Response of O/O patches. (A) The difference between WT and mutants. M2225R and R2456H have partially restored inactivation; R2456H remains slow; R2456K does not inactivate at all. (B) The traces normalized for kinetic comparison. The ratio of peak to steady-state current (bar graph with SD) illustrates that, even with the partial restoration of inactivation, M2225R and R2456H transfer more permeant charge than WT during an opening because of the longer open time. Deactivation (closure upon release of stress) was fast in patches from WT but was slow in mutants.

Fig. 7.

The peptide L-GsMTx4 (10 μM) reversibly inhibits mutant hPIEZO1 channels in O/O patches from cells transfected with the indicated channels. The bar graph shows the average ± SEM from the indicated number of patches.

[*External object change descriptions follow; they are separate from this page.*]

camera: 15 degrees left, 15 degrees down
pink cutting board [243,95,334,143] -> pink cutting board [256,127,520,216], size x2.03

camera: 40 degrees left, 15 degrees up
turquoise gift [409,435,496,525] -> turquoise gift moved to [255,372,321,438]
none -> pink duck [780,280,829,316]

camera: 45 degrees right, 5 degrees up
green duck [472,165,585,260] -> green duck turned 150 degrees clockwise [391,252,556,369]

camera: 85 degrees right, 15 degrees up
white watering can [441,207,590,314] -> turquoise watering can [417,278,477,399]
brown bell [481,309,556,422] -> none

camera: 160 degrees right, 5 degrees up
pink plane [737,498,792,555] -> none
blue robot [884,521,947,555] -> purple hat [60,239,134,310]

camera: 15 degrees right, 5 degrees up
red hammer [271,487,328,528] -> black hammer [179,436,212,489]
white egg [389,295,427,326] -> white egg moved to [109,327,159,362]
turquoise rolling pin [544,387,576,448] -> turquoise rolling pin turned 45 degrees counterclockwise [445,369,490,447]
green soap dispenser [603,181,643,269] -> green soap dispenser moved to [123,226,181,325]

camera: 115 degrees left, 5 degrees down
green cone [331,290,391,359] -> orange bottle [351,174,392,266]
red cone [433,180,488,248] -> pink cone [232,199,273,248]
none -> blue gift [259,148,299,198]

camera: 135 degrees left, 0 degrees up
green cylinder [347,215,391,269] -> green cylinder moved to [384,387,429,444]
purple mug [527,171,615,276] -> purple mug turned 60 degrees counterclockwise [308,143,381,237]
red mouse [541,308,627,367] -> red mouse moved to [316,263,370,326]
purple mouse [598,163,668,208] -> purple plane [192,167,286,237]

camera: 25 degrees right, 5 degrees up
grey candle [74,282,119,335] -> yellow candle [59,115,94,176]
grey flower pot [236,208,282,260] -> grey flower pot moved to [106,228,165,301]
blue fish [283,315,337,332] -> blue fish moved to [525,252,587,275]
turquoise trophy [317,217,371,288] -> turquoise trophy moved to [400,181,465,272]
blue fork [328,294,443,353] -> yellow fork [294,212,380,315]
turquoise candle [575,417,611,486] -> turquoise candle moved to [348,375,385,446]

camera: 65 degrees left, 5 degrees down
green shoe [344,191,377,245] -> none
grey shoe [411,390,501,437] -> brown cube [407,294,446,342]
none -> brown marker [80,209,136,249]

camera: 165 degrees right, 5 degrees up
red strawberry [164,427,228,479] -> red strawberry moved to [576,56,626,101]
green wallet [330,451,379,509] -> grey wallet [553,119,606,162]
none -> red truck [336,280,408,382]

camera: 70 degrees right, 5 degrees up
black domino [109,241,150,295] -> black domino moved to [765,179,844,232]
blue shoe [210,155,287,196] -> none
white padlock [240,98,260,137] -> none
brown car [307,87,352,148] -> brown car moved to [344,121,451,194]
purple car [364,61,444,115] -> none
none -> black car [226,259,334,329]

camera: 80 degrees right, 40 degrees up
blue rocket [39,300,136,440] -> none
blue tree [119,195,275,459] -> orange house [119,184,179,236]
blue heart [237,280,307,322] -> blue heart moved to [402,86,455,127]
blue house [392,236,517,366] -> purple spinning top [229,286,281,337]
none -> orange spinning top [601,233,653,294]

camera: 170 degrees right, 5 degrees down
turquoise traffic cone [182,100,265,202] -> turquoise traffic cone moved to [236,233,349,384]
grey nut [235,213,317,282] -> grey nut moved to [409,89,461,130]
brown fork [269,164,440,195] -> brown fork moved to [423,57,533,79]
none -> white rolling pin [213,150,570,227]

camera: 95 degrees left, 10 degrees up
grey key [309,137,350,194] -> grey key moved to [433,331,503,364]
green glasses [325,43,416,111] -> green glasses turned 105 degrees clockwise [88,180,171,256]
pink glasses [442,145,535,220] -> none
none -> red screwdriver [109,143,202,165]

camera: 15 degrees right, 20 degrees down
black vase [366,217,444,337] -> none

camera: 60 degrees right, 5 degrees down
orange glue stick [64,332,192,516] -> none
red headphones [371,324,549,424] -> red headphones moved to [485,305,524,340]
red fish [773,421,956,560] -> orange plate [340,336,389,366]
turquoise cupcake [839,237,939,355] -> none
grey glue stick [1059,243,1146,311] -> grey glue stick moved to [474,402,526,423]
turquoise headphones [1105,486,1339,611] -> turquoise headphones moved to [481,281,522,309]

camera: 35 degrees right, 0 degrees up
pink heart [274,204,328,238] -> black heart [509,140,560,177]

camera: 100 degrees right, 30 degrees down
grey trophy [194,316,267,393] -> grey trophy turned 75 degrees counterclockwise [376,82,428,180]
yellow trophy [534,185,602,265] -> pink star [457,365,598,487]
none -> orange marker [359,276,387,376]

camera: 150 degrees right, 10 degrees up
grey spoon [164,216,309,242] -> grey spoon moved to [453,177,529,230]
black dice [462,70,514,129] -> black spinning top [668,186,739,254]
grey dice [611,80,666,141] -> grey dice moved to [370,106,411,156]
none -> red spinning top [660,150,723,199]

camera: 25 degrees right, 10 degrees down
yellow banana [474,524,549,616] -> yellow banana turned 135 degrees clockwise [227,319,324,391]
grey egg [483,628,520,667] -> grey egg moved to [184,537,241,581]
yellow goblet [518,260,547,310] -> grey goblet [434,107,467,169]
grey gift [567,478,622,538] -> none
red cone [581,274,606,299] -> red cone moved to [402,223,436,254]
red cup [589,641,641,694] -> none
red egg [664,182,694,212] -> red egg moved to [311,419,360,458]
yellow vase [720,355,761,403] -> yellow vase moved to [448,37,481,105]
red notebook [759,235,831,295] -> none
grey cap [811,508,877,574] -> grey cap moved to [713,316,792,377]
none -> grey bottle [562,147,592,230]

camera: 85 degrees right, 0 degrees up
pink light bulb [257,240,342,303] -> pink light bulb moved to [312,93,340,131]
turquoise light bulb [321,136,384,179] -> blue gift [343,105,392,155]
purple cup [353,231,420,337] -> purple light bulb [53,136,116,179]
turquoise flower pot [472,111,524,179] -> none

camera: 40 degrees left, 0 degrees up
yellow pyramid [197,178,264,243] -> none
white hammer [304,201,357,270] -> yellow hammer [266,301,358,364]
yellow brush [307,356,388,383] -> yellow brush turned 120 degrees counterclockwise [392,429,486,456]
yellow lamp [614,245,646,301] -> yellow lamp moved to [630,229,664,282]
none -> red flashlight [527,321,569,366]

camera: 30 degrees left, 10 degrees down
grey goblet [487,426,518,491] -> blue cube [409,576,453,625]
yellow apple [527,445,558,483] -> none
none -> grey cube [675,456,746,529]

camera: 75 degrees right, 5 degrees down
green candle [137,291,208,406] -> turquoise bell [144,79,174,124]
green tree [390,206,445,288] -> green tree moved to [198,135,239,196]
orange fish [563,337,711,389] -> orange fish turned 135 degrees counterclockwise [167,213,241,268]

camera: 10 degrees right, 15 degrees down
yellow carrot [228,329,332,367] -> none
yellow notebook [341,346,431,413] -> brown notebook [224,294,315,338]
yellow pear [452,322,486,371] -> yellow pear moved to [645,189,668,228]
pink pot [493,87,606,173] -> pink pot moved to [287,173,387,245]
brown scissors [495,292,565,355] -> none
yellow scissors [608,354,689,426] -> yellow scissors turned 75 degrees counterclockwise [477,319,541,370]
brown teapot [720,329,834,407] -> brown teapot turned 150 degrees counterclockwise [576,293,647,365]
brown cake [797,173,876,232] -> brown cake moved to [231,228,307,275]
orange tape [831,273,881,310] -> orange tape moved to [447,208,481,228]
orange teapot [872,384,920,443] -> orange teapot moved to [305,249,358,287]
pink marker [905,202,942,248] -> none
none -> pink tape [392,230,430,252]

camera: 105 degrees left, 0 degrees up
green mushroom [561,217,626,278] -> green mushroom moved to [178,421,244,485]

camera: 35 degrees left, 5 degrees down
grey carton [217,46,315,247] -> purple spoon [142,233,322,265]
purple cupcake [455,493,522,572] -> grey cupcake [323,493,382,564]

Note that R2456K did not inactivate but was inhibited, implying that the peptide does not act upon the inactivation domain.

Fig. 8.

Removal of the C terminus with a stop codon at position 2218 of hPIEZO1 leads to a non-inactivating form of the channel with pronounced latency, loss of inactivation, and extremely slow deactivation. The slow deactivation might represent the rate for mutant monomers to reassociate. A and B show the currents from many channels in cell-attached patches, and B shows the loss of inactivation in an expanded view. The unitary conductance at −33mV was 73 pS (0.5 mM Mg²⁺ in pipette).

Fig. 9.

Cartoon model of how domains might affect channel behavior. We arbitrarily modeled the domain as a cytoskeletal corral. The panel at the far left shows closed WT channels (black) in a domain with a flexible boundary that can transmit external stress without delay. In this domain the channels exist as tetramers. The second panel from the left shows the expansion of the flexible boundary with external tension causing channels to open (red) and to inactivate (blue). The panel third from the left shows what happens when high forces rupture the domain boundary. The channels diffuse outward into the bulk bilayer where the tension is sufficient to activate them, but the tetramers can dissociate. We postulate that inactivation requires channel–channel interactions so the diffusing channels do not inactivate quickly. The right panel shows deactivation in a ruptured domain after tension is removed. In this model, HX mutations would decrease the interchannel-binding energy, allowing easier dissociation. Although the cartoon shows the domain as a corral, the domain may be a lipid phase, caveolae, cytoskeletal structures, or even channel aggregates.

Fig. 10.

Sequence comparison between human Piezo1 and Piezo2. The amino acids in Piezo1 involved in xerocytosis also are found in Piezo2. This homology suggests that mutations at these sites in Piezo2 lead to a loss or slowing of inactivation and potential increase in nociception.